If you really don't get what I am saying, then you are stating that you think Paladins and fighters play the same way, but the paladin just does it better.
Yes so for that the UMD comes with other advantages that isn't always wasting gold.
For example using the wizards staves for him doesn't burn any gold, since staves are renewable. Using the items that drop that no one else can use doesn't explicitly use up resources either. It allow the party to use those resources when they couldn't.
The analogy doesn't completely apply because it is too simple to fully express everything, but should outline the fundamental difference in play.
Sorry, but despite my rereading I still do not understand the specifics of one style versus the other.

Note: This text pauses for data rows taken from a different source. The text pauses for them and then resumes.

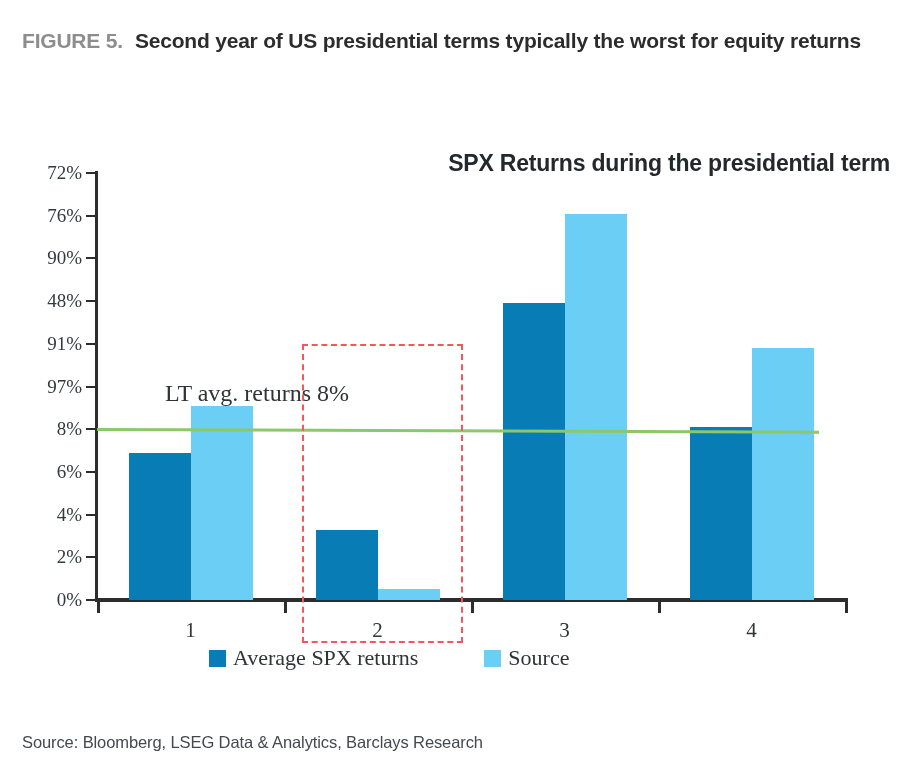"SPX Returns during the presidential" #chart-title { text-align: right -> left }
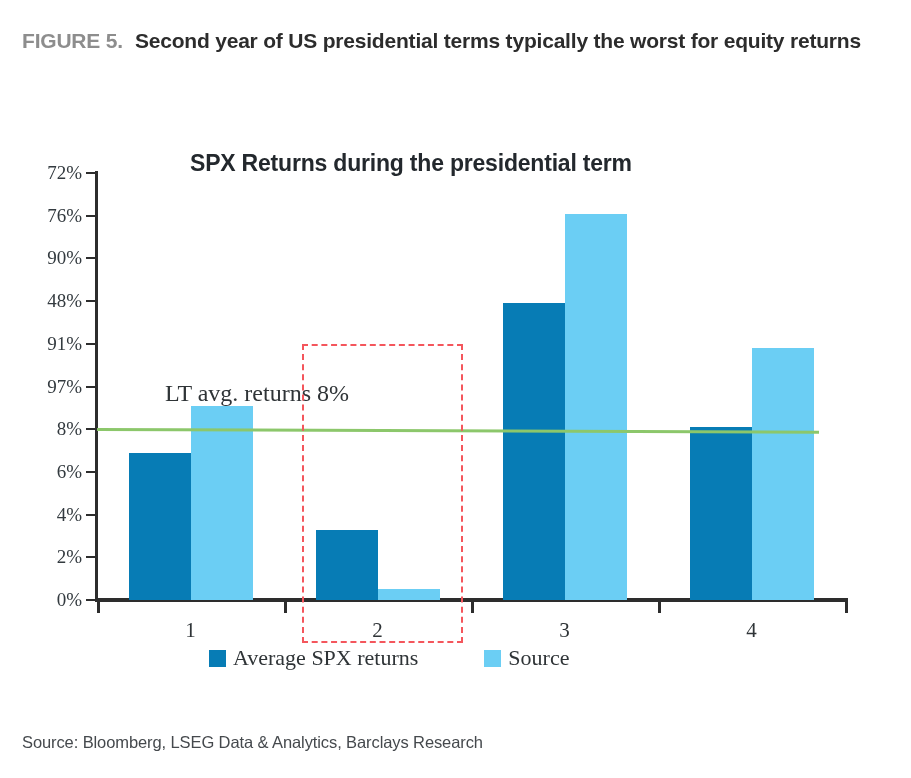"97%" div.y-tick-label { text: 97% -> 10% }
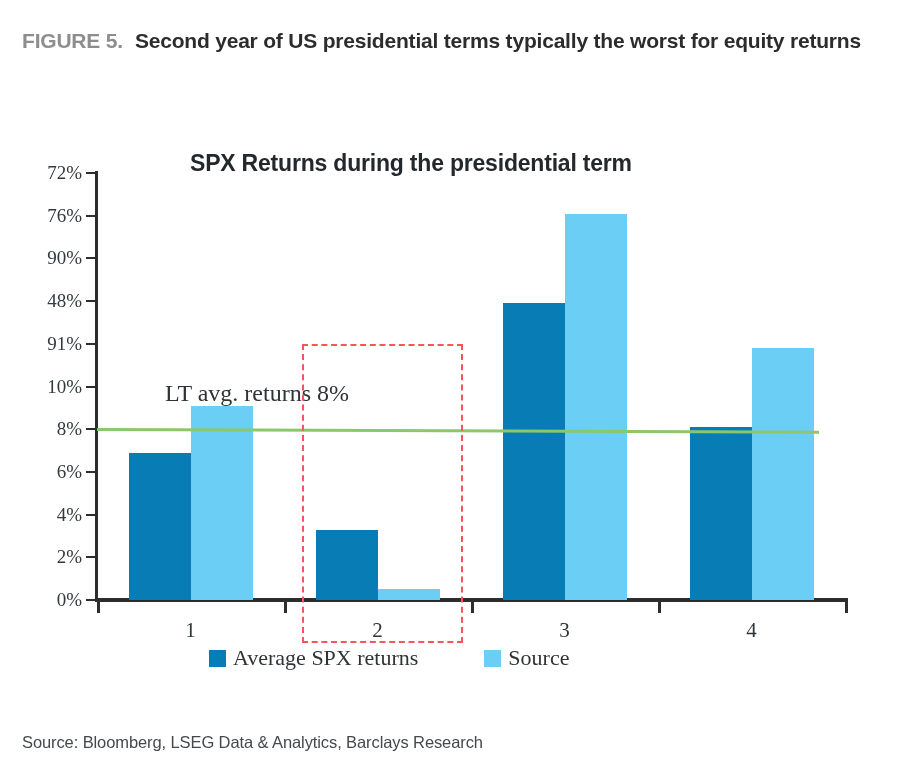"Average SPX returns" #legend { left: 209px -> 216px }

I am afraid that my questions must remain the same, as I can not really discuss the differences between two things when I do not actually know how they are different.
I'll try to draw an analogy that doesn't completely apply.
Picture a fighter. Weapon training doesn't require resources to use.
The paladin uses lay on hands to heal.
They both play differently.
The GM making a ruling is not homebrew.
The GM making up mechanics would be homebrew.
Both are the actual rules of the game, but most of us are talking about the PF general rules. No one actually plays general pathfinder though. They play their GM's game which happens to resemble pathfinder.